▶ _Exercise aim_
Retype exactly the lines below, beginning with the first and ending with the line where "ofrece la poco despreciable suma de 200 m" appears.

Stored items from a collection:
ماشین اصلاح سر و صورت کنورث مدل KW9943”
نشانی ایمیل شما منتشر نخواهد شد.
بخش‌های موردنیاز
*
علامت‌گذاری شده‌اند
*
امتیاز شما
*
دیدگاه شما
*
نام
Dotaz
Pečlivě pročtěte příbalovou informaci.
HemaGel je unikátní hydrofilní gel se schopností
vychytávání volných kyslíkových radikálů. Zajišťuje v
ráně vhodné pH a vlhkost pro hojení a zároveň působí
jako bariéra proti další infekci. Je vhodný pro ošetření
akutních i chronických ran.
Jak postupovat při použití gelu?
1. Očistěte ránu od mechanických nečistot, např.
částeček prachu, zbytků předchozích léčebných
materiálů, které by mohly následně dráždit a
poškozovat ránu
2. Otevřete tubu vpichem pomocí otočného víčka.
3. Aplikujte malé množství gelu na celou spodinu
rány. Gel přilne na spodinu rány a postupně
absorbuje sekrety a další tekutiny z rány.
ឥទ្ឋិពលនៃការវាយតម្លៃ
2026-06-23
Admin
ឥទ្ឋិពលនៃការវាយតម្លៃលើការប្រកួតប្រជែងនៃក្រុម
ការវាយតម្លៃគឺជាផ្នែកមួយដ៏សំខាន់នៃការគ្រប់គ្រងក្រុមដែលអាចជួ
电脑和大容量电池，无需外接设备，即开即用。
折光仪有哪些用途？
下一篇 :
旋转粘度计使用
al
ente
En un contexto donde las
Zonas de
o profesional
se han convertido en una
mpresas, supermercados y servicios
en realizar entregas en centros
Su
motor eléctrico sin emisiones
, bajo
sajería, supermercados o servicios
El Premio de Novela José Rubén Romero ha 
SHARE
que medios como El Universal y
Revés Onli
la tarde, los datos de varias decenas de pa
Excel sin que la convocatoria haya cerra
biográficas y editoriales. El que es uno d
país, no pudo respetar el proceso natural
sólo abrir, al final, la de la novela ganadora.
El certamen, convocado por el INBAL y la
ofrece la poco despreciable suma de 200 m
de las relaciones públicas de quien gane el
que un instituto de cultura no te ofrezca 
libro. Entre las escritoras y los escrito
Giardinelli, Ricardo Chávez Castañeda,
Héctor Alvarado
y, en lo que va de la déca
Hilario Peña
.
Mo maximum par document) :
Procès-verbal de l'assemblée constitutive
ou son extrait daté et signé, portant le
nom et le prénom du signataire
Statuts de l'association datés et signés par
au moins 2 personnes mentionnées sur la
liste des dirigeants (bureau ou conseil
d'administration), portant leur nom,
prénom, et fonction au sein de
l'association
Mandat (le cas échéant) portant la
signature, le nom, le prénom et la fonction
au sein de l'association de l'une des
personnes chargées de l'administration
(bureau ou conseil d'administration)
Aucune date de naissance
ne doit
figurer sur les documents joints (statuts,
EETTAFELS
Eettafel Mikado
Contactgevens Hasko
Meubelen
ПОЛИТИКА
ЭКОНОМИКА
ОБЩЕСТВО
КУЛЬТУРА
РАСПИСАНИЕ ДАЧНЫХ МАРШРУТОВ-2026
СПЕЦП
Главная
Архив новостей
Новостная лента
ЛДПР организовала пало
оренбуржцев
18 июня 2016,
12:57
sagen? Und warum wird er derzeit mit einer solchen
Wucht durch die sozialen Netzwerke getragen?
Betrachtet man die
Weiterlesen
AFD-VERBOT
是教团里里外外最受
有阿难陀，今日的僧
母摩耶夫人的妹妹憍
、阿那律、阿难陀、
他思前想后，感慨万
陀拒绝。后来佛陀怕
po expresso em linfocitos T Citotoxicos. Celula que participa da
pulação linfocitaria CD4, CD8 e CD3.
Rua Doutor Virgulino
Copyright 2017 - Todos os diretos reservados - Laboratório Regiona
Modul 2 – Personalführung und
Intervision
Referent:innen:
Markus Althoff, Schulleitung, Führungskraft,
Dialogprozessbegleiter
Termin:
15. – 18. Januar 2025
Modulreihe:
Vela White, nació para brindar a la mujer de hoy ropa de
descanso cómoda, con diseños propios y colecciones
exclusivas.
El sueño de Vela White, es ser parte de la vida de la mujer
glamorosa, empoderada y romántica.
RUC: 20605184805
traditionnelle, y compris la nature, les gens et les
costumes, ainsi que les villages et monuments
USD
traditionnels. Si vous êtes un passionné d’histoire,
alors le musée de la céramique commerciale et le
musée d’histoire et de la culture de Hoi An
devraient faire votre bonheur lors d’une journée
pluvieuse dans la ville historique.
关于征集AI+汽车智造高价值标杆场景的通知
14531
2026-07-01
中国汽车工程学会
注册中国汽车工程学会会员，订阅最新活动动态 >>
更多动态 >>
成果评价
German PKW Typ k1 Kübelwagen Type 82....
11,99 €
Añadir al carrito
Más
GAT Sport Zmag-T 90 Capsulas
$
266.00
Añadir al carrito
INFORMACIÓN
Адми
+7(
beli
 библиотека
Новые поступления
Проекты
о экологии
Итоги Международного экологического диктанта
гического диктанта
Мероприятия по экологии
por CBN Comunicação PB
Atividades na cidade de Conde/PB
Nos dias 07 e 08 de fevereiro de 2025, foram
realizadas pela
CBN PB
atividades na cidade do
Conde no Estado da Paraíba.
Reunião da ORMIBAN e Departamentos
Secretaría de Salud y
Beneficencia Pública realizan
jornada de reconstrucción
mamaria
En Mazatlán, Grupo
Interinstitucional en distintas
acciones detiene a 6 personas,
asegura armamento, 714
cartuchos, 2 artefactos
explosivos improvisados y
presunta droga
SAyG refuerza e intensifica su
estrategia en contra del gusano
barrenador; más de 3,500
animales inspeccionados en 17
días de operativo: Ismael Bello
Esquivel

▶ _Result of the exercise_
ماشین اصلاح سر و صورت کنورث مدل KW9943”
نشانی ایمیل شما منتشر نخواهد شد.
بخش‌های موردنیاز
*
علامت‌گذاری شده‌اند
*
امتیاز شما
*
دیدگاه شما
*
نام
Dotaz
Pečlivě pročtěte příbalovou informaci.
HemaGel je unikátní hydrofilní gel se schopností
vychytávání volných kyslíkových radikálů. Zajišťuje v
ráně vhodné pH a vlhkost pro hojení a zároveň působí
jako bariéra proti další infekci. Je vhodný pro ošetření
akutních i chronických ran.
Jak postupovat při použití gelu?
1. Očistěte ránu od mechanických nečistot, např.
částeček prachu, zbytků předchozích léčebných
materiálů, které by mohly následně dráždit a
poškozovat ránu
2. Otevřete tubu vpichem pomocí otočného víčka.
3. Aplikujte malé množství gelu na celou spodinu
rány. Gel přilne na spodinu rány a postupně
absorbuje sekrety a další tekutiny z rány.
ឥទ្ឋិពលនៃការវាយតម្លៃ
2026-06-23
Admin
ឥទ្ឋិពលនៃការវាយតម្លៃលើការប្រកួតប្រជែងនៃក្រុម
ការវាយតម្លៃគឺជាផ្នែកមួយដ៏សំខាន់នៃការគ្រប់គ្រងក្រុមដែលអាចជួ
电脑和大容量电池，无需外接设备，即开即用。
折光仪有哪些用途？
下一篇 :
旋转粘度计使用
al
ente
En un contexto donde las
Zonas de
o profesional
se han convertido en una
mpresas, supermercados y servicios
en realizar entregas en centros
Su
motor eléctrico sin emisiones
, bajo
sajería, supermercados o servicios
El Premio de Novela José Rubén Romero ha 
SHARE
que medios como El Universal y
Revés Onli
la tarde, los datos de varias decenas de pa
Excel sin que la convocatoria haya cerra
biográficas y editoriales. El que es uno d
país, no pudo respetar el proceso natural
sólo abrir, al final, la de la novela ganadora.
El certamen, convocado por el INBAL y la
ofrece la poco despreciable suma de 200 m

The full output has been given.